[Items from a dataset]
-----

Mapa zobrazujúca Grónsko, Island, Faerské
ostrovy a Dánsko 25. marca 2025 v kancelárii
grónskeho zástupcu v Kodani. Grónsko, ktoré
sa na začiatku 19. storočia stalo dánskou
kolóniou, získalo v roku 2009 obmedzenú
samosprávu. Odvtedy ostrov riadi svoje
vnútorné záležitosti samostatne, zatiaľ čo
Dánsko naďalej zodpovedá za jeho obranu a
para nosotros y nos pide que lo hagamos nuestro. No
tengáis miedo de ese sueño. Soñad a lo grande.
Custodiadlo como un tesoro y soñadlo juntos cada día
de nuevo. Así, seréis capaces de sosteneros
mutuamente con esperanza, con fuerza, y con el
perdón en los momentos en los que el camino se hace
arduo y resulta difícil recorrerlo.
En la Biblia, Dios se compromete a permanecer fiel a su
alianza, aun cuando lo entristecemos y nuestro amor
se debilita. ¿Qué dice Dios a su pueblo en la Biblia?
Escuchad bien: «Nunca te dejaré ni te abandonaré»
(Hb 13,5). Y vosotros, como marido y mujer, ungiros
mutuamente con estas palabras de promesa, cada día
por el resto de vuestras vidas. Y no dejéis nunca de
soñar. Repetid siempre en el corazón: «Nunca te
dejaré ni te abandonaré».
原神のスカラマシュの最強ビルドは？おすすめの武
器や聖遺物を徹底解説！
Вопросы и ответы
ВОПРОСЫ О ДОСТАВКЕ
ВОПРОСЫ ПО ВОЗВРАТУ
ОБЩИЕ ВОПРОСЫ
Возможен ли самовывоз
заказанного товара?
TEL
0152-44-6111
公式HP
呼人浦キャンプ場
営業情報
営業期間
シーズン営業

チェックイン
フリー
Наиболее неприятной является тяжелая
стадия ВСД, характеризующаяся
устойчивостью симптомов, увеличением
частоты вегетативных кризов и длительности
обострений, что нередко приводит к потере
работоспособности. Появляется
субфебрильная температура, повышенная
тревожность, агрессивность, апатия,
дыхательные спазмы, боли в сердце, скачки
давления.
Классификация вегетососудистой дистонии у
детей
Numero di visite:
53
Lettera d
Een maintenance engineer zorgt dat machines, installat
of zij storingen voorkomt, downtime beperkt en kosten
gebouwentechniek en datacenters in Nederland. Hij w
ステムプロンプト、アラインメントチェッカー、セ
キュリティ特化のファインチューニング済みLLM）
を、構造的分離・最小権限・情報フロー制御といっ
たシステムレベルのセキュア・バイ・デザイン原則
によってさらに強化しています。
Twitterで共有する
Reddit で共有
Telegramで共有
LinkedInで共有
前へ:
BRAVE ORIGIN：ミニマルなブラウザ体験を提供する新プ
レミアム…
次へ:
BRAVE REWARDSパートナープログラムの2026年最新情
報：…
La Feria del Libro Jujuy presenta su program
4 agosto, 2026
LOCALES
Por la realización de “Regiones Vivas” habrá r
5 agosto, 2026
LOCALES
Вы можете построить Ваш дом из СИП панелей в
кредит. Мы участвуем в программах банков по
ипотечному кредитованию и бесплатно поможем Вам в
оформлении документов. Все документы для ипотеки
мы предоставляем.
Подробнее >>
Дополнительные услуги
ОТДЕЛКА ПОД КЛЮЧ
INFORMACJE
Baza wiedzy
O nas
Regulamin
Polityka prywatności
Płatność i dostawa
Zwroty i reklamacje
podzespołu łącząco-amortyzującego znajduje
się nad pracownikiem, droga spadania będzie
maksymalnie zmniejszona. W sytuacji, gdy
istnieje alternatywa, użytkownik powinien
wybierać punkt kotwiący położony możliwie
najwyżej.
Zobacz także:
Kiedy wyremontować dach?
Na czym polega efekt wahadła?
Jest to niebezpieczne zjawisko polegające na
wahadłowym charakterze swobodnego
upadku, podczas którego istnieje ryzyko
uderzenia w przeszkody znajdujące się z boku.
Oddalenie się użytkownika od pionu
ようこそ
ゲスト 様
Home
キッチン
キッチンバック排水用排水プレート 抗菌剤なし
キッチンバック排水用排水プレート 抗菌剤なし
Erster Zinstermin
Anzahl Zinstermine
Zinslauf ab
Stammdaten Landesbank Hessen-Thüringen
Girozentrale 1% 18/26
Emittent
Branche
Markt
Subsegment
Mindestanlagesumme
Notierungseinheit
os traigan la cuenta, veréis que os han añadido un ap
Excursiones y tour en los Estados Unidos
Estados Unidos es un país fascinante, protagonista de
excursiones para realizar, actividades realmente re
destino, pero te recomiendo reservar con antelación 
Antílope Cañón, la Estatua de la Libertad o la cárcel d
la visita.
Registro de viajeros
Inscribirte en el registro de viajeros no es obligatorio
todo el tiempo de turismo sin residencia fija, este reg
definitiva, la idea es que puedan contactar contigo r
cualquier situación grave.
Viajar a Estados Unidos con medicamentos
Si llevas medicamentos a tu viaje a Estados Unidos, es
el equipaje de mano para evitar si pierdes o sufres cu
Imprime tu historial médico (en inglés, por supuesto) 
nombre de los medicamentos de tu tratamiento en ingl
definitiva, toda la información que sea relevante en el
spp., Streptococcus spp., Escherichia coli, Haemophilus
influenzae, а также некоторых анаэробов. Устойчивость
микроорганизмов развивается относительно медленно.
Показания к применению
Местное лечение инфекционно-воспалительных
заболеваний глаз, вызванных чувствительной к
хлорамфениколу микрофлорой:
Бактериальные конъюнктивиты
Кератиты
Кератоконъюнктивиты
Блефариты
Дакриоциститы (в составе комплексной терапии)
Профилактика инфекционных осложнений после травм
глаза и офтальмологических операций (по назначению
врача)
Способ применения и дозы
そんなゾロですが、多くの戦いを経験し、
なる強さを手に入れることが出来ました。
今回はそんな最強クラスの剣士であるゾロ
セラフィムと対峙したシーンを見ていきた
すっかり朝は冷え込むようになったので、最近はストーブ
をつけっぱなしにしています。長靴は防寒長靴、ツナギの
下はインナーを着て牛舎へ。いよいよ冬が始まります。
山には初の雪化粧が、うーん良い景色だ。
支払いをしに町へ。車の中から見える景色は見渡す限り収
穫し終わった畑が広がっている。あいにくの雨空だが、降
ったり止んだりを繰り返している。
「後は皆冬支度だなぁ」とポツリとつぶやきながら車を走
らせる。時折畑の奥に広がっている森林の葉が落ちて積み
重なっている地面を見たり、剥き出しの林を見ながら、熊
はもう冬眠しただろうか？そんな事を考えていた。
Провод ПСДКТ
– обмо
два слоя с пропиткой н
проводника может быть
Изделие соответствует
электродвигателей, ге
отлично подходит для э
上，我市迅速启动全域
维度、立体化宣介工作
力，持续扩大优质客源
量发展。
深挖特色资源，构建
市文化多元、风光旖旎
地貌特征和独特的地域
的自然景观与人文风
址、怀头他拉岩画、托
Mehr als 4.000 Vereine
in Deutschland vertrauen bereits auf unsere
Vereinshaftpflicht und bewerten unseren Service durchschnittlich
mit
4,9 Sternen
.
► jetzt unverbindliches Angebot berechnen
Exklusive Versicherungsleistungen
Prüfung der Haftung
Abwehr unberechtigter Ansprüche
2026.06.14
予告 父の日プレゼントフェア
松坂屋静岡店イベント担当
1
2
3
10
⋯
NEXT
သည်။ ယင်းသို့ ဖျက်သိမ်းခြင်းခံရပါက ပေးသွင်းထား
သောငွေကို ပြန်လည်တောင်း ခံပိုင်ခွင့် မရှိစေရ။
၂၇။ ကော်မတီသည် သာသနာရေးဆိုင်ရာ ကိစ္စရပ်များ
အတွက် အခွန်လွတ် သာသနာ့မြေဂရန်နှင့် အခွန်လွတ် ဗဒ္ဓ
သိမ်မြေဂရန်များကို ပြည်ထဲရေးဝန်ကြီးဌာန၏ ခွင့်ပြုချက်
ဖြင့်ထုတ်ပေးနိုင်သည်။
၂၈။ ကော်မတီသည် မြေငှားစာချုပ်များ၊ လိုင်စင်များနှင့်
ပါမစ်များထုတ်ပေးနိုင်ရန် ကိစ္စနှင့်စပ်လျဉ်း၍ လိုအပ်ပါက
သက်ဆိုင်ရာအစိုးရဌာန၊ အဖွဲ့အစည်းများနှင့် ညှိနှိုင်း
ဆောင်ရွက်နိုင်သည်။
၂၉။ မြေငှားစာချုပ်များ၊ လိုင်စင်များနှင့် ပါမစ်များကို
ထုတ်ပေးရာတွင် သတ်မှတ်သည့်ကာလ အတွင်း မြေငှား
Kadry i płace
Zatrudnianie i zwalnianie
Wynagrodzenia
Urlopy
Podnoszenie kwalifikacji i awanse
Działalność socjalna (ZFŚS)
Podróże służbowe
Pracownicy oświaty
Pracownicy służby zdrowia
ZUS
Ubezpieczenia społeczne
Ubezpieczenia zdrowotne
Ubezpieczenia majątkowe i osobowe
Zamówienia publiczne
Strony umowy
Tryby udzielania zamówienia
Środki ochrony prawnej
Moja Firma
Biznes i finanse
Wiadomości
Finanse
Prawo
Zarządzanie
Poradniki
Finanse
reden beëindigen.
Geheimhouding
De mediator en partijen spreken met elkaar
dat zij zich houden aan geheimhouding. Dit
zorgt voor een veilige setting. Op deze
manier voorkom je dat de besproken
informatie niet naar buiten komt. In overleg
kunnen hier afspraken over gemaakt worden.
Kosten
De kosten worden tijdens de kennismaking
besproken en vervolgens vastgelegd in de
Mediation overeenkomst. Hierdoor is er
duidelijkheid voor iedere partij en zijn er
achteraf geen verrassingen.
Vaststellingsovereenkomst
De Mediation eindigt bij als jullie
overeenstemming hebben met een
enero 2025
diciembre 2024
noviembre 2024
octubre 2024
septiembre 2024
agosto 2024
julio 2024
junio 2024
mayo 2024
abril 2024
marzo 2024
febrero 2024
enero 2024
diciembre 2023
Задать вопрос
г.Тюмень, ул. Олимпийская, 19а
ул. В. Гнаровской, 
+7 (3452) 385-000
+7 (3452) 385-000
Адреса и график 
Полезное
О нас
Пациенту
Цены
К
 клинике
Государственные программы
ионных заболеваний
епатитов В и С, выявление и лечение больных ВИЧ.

-----

* Task prompt
Print, from the entries above, the line with "Por la realización", the line with "Подробнее >>" and all lines between them, exactly and with nothing else.

* Task output
Por la realización de “Regiones Vivas” habrá r
5 agosto, 2026
LOCALES
Вы можете построить Ваш дом из СИП панелей в
кредит. Мы участвуем в программах банков по
ипотечному кредитованию и бесплатно поможем Вам в
оформлении документов. Все документы для ипотеки
мы предоставляем.
Подробнее >>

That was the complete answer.